COMPITI DA SVOLGERE:
(a) Nel testo sul cambiamento dei blog, quanti anni hanno i ragazzi menzionati nella prima frase?
(b) Modifica il testo sul cambiamento dei blog: riscrivi il tratto tra "Il blog – inteso" e "un’etichetta universalmente riconosciuta.", estremi inclusi, mettendo "seguito" al posto di "pubblico".
(c) Porta avanti il testo sul cambiamento dei blog a partire dalla sua ultima frase.

ESTRATTO DELLA FONTE:
......

Hanno 15 anni e vivono la Rete molto diversamente da me che – ogni giorno online – sono abituata a riflettere consapevolmente sul mio uso dei Media.

E’ diverso il loro approccio o è cambiato il web e i mezzi con cui lo fruiamo? 

Sono un po’ vere entrambe le affermazioni e si contaminano tra loro.

Quello che prima era il centro di una rivoluzione silenziosa di punti di vista sul mondo, spesso personali e personalistici, d’inchiesta o semplicemente auto narrazione, ha mutato il proprio ruolo, acquisito diversi significati.

Il blog – inteso come “diario”, come racconto del se’ o narrazione aneddotica con un pubblico affezionato di lettori – non esiste quasi più.

E non perché ora tutti sono su facebook, ma semplicemente perché è diverso il modo in cui percepiamo e veniamo a contatto con i contenuti.

I blog oggi sono luoghi specialistici anche quando nascono come narrazione: il blogger è consapevole di esserlo o volerlo essere ancora prima di aprirlo il blog, lo progetta, lo costruisce con obiettivi specifici e il suo essere blogger diventa, fin da subito, un’etichetta universalmente riconosciuta.

Abbiamo tutti un profilo digitale, una nostra identità sul web fatta di tutti i pezzi che disperdiamo su twitter, pinterest, facebook, flickr, youtube, ecc e quando decidiamo di aprire un blog, se lo facciamo è perché abbiamo un obiettivo.

Il darsi un obiettivo (sia anche solo “far divertire”) e costruire un’immagine coordinata consapevole, sono elementi di profondo cambiamento rispetto a quanto succedeva per la maggior parte fino a pochissimi anni fa.

Oggi non abbiamo più bisogno di una casa virtuale per parlare delle nostre emozioni: rapidamente lo possiamo fare su twitter; se vogliamo una piazza raccolta di “amici” virtuali  abbiamo facebook.

......

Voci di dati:
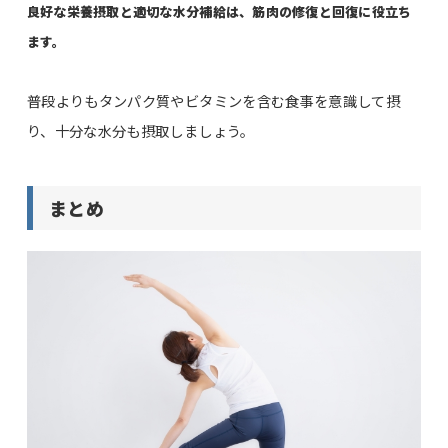
良好な栄養摂取と適切な水分補給は、筋肉の修復と回復に役立ち
ます。
普段よりもタンパク質やビタミンを含む食事を意識して摂
り、十分な水分も摂取しましょう。
まとめ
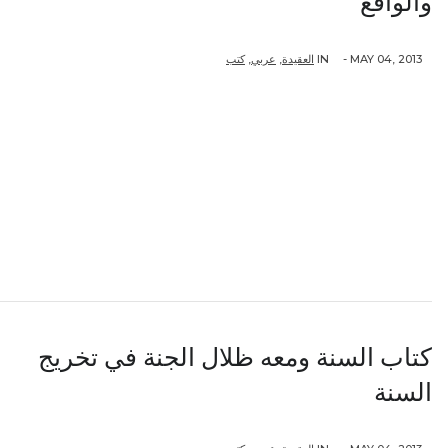
والواقع
كتب
,
عربي
,
العقيدة
IN
MAY 04, 2013 -
كتاب السنة ومعه ظلال الجنة في تخريج
السنة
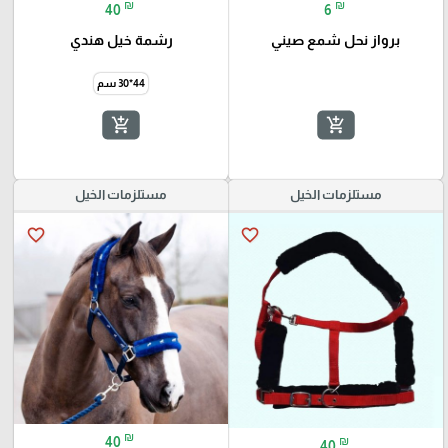
₪
₪
40
6
برواز نحل شمع صيني
رشمة خيل هندي
44*30 سم
add_shopping_cart
add_shopping_cart
مستلزمات الخيل
مستلزمات الخيل
favorite_border
favorite_border
₪
40
₪
40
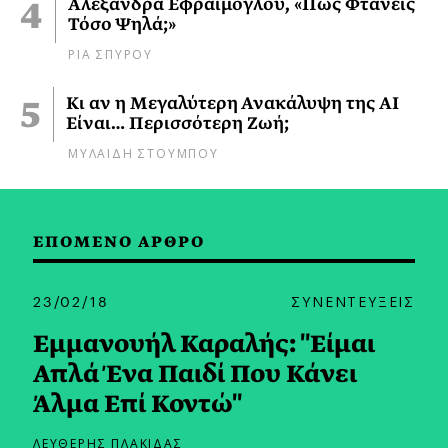
Αλεξάνδρα Εφραίμογλου, «Πώς Φτάνεις
Τόσο Ψηλά;»
ΡΙΑ ΣΠΥΡΟΥ
Κι αν η Μεγαλύτερη Ανακάλυψη της AI
Είναι… Περισσότερη Ζωή;
ΜΥΛΑΙΔΗ ΣΤΟΥΜΠΟΥ
ΕΠΟΜΕΝΟ ΑΡΘΡΟ
23/02/18
ΣΥΝΕΝΤΕΥΞΕΙΣ
Εμμανουήλ Καραλής: "Είμαι
Απλά Ένα Παιδί Που Κάνει
Άλμα Επί Κοντώ"
ΛΕΥΘΕΡΗΣ ΠΛΑΚΙΔΑΣ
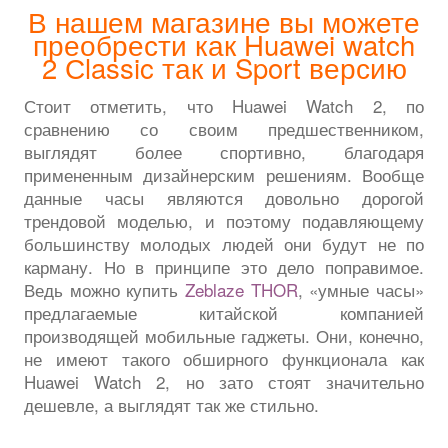
В нашем магазине вы можете
преобрести как Huawei watch
2 Сlassic так и Sport версию
Стоит отметить, что Huawei Watch 2, по
сравнению со своим предшественником,
выглядят более спортивно, благодаря
примененным дизайнерским решениям. Вообще
данные часы являются довольно дорогой
трендовой моделью, и поэтому подавляющему
большинству молодых людей они будут не по
карману. Но в принципе это дело поправимое.
Ведь можно купить
Zeblaze THOR
, «умные часы»
предлагаемые китайской компанией
производящей мобильные гаджеты. Они, конечно,
не имеют такого обширного функционала как
Huawei Watch 2, но зато стоят значительно
дешевле, а выглядят так же стильно.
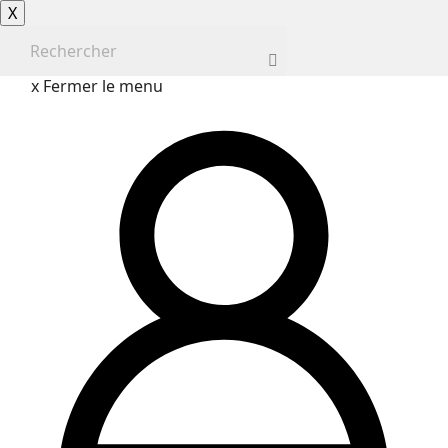
X
x Fermer le menu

......

RISPOSTE ALL'ESERCIZIO:
(a) Hanno 15 anni.

(b)
Il blog – inteso come “diario”, come racconto del se’ o narrazione aneddotica con un seguito affezionato di lettori – non esiste quasi più.

E non perché ora tutti sono su facebook, ma semplicemente perché è diverso il modo in cui percepiamo e veniamo a contatto con i contenuti.

I blog oggi sono luoghi specialistici anche quando nascono come narrazione: il blogger è consapevole di esserlo o volerlo essere ancora prima di aprirlo il blog, lo progetta, lo costruisce con obiettivi specifici e il suo essere blogger diventa, fin da subito, un’etichetta universalmente riconosciuta.

(c)
Il tag ad un’immagine diventa nodo di contenuto, un video condiviso su youtube ci identifica più di un lungo post e quando leggiamo, lo facciamo perché un rilancio sul social ci ha incuriosito, perché un autore di cui abbiamo fiducia ha condiviso un post o semplicemente perché seguiamo un argomento attraverso un hashtag.

Il pubblico dei blog è cambiato, la comunità si è spostata di casa e anche il blogger ha evoluto il suo ruolo, ha spostato i luoghi della riflessione o – semplicemente – ha vocato la sua passione a fini professionali.

C’è chi ha nostalgia di una presunta “età dell’oro” dei blog, quando eravamo tutti più giovani, più ingenui, più belli e i link della nostra blogroll, il numero di “lettori fissi” e le relazioni con altri blogger erano il patrimonio più prezioso di cui disponevamo.

C’è chi punta il dito contro facebook o twitter, imputando a loro l’avvento della brevitas e della frammentazione.

Io credo che la direzione presa fosse quasi inevitabile: i blogger della prima ora hanno colonizzato la Rete dimostrando di essere i primi “sperimentatori”, lo hanno fatto con l’innocenza tipica della curiosità, senza sapere in che direzione li avrebbe portati aprire il proprio spazio, hanno cominciato a scrivere con il brivido di sapere che la loro scrittura – spesso privata prima – aveva ora un uditorio e che poterla condividere era tutto sommato molto semplice, si sono inventati nickname di fantasia, location tra il reale e il narrativo e soprannomi per coprotagonisti delle loro avventure, dando per implicito che quello del blogger doveva rimanere, per lo più, un vizio privato in un mondo altro rispetto a tutte le sfere della vita pubblica.

Ad un certo punto il web “fatto dal basso” ha allargato le proprie maglie, è diventato cosa di tutti (tutti quelli che possono disporre di un accesso alla Rete) GRAZIE a strumenti come Facebook e le paure legate alla propria privacy sono state lasciate alle spalle dalla voglia di costruire un proprio profilo digitale: era passato abbastanza tempo dalla prima connessione globale per avere introiettato il concetto di realtà moltiplicata, abbandonando l’idea che esista un “mondo reale” dicotomico rispetto a un “mondo virtuale”.

Il blog è diventato così un plus, qualcosa di cui si può fare a meno senza per questo rinunciare a contribuire con uno status o un tweet alla produzione di contenuti online e piano piano il blogger ha perso la sua specificità come persona/blogger acquisendone contemporaneamente come professionista/blogger.

Il blog non è più il luogo dove tessere relazioni, se mai è quello dove approfondire, coltivare il proprio profilo digitale o una passione, dove fissare la nostra opinione. Era nato come luogo fluido, oggi è il luogo del personal branding, della scrittura come esercizio e dell’opinione “depositata”.

Siamo cambiati noi che ci scrivevamo e sono cambiati coloro che ci leggono.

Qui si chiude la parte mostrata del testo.